SOURCE DOCUMENT:
--------------------------------

# Delta Jointers



## djonesax (Mar 3, 2008)

So I happen to come across this delta 6" professional jointer. He says the model number is 37-196 but I cant find any information on that model. There is a lot on the 37-195. Anybody know this jointer and if it would be woth $350


----------



## dbhost (Jan 28, 2008)

Not familiar with that particular model. BUT... The 37-195 has hit Craigslist here recently with a mobile base for $250.00 in similar condition. Wish I had the bucks to get it when it was available...


----------



## knotscott (Nov 8, 2007)

Delta's Pro model is pretty much the same regardless of the model #....it looks like a 37-195 to me. The 37-275x is the same but has the X5 logos. Either way, it's a nice enough jointer but $350 is high for used. About two years ago, a friend of mine (plus many other folks) bought them from Amazon for $322 shipped with a mobile base. Considering that you can buy a new Ridgid, Grizzly, Craftsman, Sunhill, Rikon, or Jet (on sale) in the $400 range or less, $350 for a used Delta with no warranty doesn't seem prudent to me. 

$250... maybe $300 depending on how you feel about what's available new.


----------



## djonesax (Mar 3, 2008)

knotscott said:


> Considering that you can buy a new Ridgid, Grizzly, Craftsman, Sunhill, Rikon, or Jet (on sale) in the $400 range or less, $350 for a used Delta with no warranty doesn't seem prudent to me.
> 
> $250... maybe $300 depending on how you feel about what's available new.


where do you shop? I haven't seen 6" jointers that cheap. maybe the craftman but not the other brands.


----------



## djonesax (Mar 3, 2008)

actually I just went to grizzly's website and I see they have one for $365.


----------



## skymaster (Oct 30, 2006)

DJ; Just my humble opinion, I dont like those single handle types. I prefer handwheels , much easier,more accurate fine adjustments. I use a 6" Jet with handwhjeels and like it alot. You will find that you do alot of fine adjustments with a jointer. I also think it is overpriced. Maybe 200 if it is in real good shape. IMHO


----------



## GeorgeC (Jul 30, 2008)

--------------------------------

TASKS AND EXERCISES:
a: In the Delta jointers thread, type out the passage that begins at the words "## dbhost (Jan" and stops after "it was available...".
b: Shorten the paragraph in the Delta jointers thread that begins "Delta's Pro model is pretty much the same" into a bulleted list that keeps its main facts.

DATA BLOCK:

--------------------------------

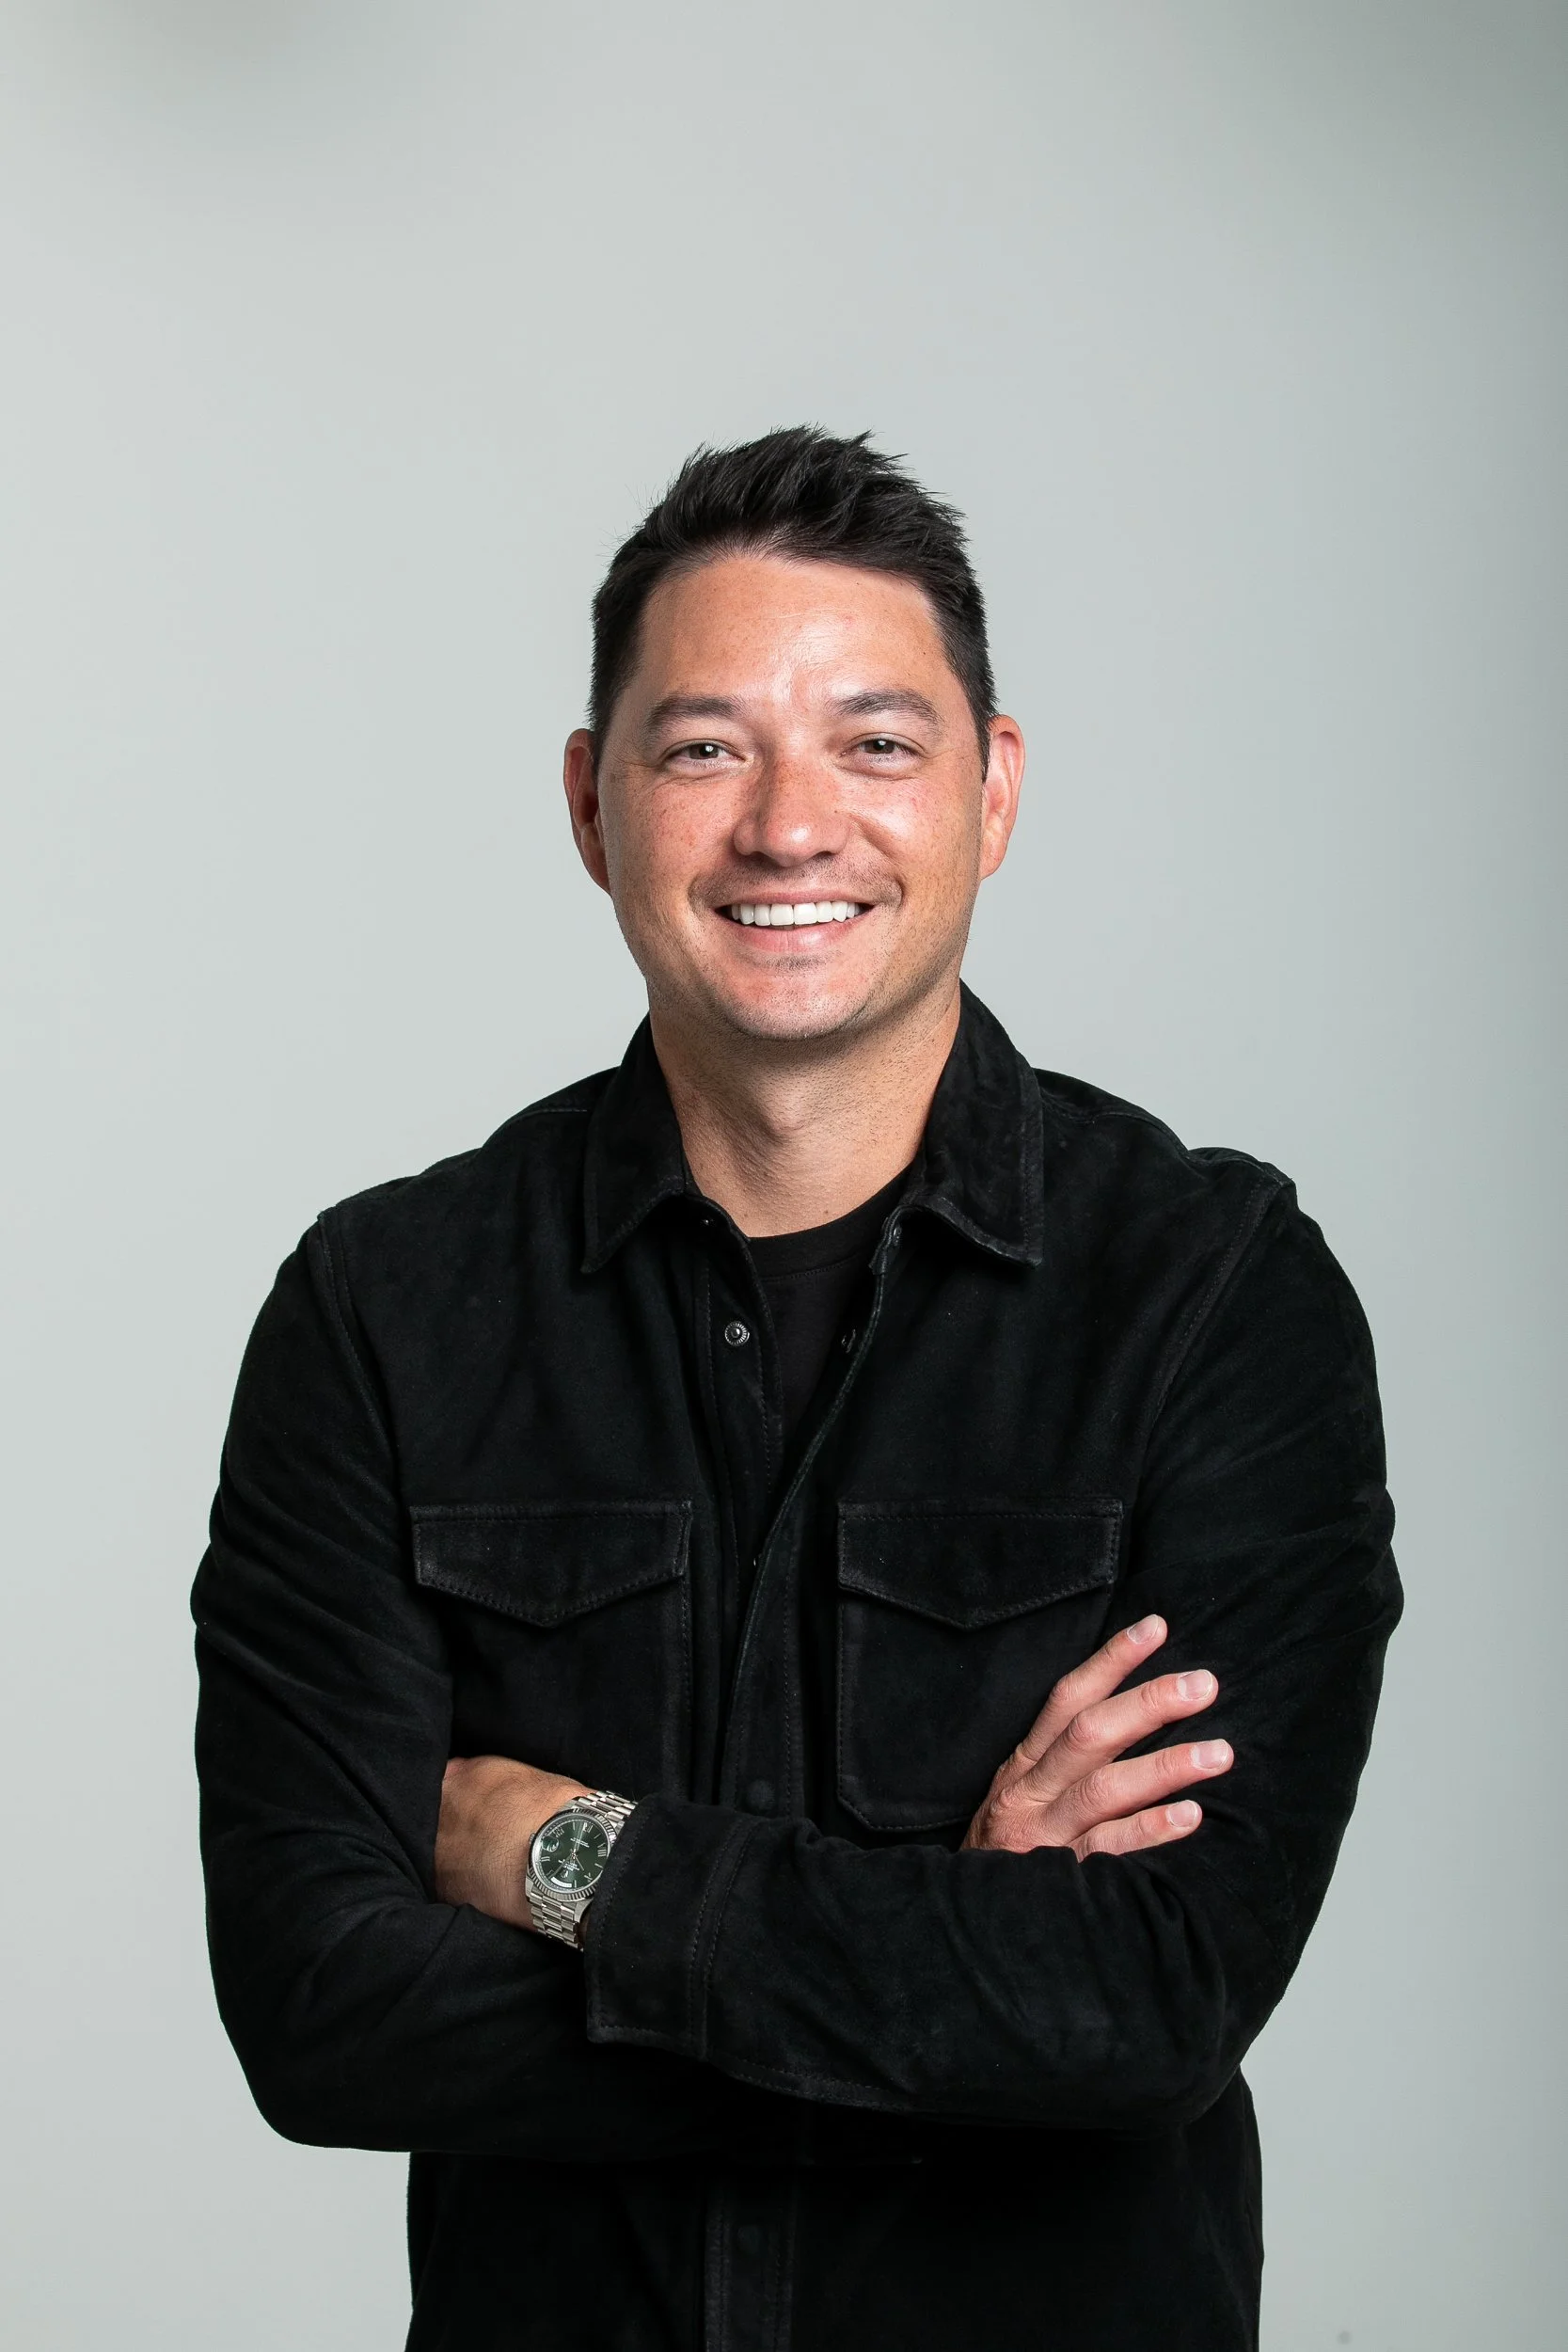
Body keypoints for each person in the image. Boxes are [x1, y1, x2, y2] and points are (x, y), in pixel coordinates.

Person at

--------------------------------

ANSWERS FOR THE TASKS:
a:
## dbhost (Jan 28, 2008)

Not familiar with that particular model. BUT... The 37-195 has hit Craigslist here recently with a mobile base for $250.00 in similar condition. Wish I had the bucks to get it when it was available...

b:
- Delta's Pro jointer is essentially the same whatever the model number, and this one looks like a 37-195.
- The 37-275x is the same machine with X5 logos.
- It is a decent jointer, but $350 is high for a used one.
- About two years ago, a friend and many others bought them from Amazon for $322 shipped, with a mobile base.
- New Ridgid, Grizzly, Craftsman, Sunhill, Rikon, or Jet (on sale) jointers cost around $400 or less, so paying $350 for a used Delta with no warranty doesn't seem prudent.